[Data for this exercise — start]
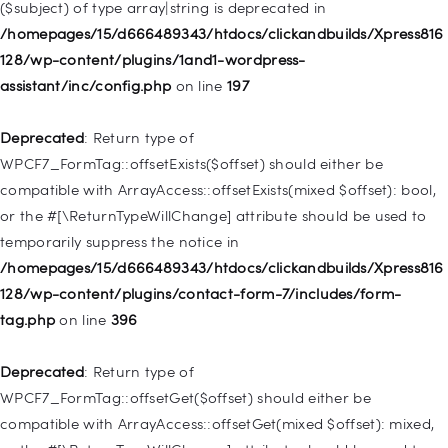
($subject) of type array|string is deprecated in
Deprecated
: Creation of dynamic property
/homepages/15/d666489343/htdocs/clickandbuilds/Xpress816
WP_Query::$tribe_is_event_category is deprecated in
128/wp-content/plugins/1and1-wordpress-
/homepages/15/d666489343/htdocs/clickandbuilds/Xpress816
assistant/inc/config.php
on line
197
128/wp-content/plugins/the-events-
calendar/src/Tribe/Query.php
on line
185
Deprecated
: Return type of
WPCF7_FormTag::offsetExists($offset) should either be
Deprecated
: Creation of dynamic property
compatible with ArrayAccess::offsetExists(mixed $offset): bool,
WP_Query::$tribe_is_event_venue is deprecated in
or the #[\ReturnTypeWillChange] attribute should be used to
/homepages/15/d666489343/htdocs/clickandbuilds/Xpress816
temporarily suppress the notice in
128/wp-content/plugins/the-events-
/homepages/15/d666489343/htdocs/clickandbuilds/Xpress816
calendar/src/Tribe/Query.php
on line
189
128/wp-content/plugins/contact-form-7/includes/form-
tag.php
on line
396
Deprecated
: Creation of dynamic property
WP_Query::$tribe_is_event_organizer is deprecated in
Deprecated
: Return type of
/homepages/15/d666489343/htdocs/clickandbuilds/Xpress816
WPCF7_FormTag::offsetGet($offset) should either be
128/wp-content/plugins/the-events-
compatible with ArrayAccess::offsetGet(mixed $offset): mixed,
calendar/src/Tribe/Query.php
on line
193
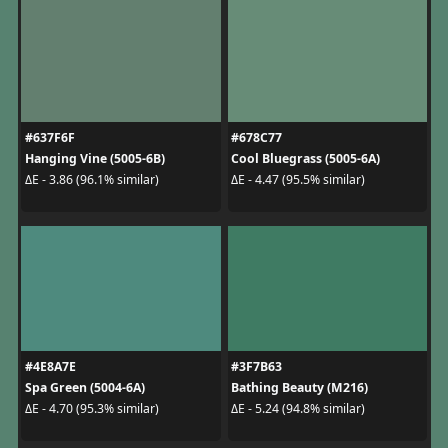
#637F6F
#678C77
Hanging Vine (5005-6B)
Cool Bluegrass (5005-6A)
ΔE - 3.86 (96.1% similar)
ΔE - 4.47 (95.5% similar)
#4E8A7E
#3F7B63
Spa Green (5004-6A)
Bathing Beauty (M216)
ΔE - 4.70 (95.3% similar)
ΔE - 5.24 (94.8% similar)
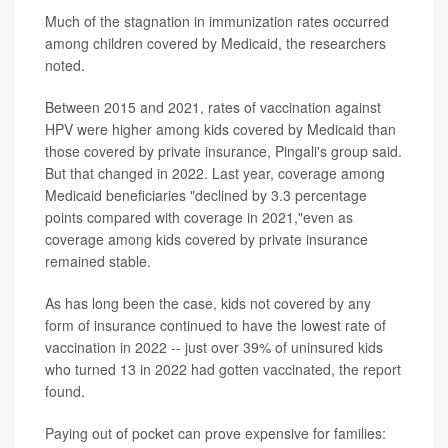
Much of the stagnation in immunization rates occurred
among children covered by Medicaid, the researchers
noted.
Between 2015 and 2021, rates of vaccination against
HPV were higher among kids covered by Medicaid than
those covered by private insurance, Pingali's group said.
But that changed in 2022. Last year, coverage among
Medicaid beneficiaries "declined by 3.3 percentage
points compared with coverage in 2021,"even as
coverage among kids covered by private insurance
remained stable.
As has long been the case, kids not covered by any
form of insurance continued to have the lowest rate of
vaccination in 2022 -- just over 39% of uninsured kids
who turned 13 in 2022 had gotten vaccinated, the report
found.
Paying out of pocket can prove expensive for families:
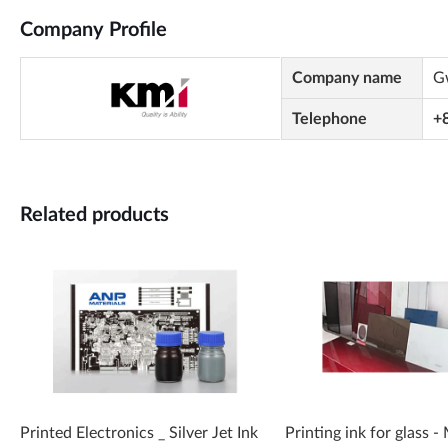
Company Profile
Company name
G
Telephone
+
Related products
Printed Electronics _ Silver Jet Ink
Printing ink for glass -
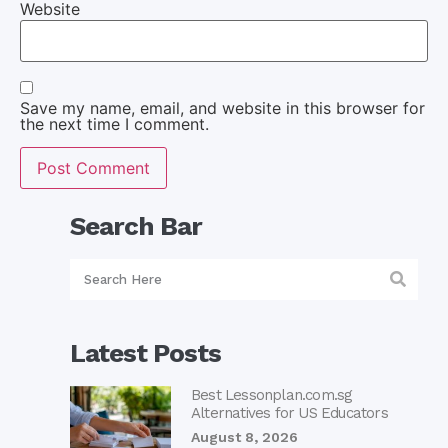
Website
Save my name, email, and website in this browser for
the next time I comment.
Search Bar
Latest Posts
Best Lessonplan.com.sg
Alternatives for US Educators
August 8, 2026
[Data for this exercise — finish]
What is expected: Count the lines in the items above that contain the string "mixed". Case counts. Give only the number.

Task response: 2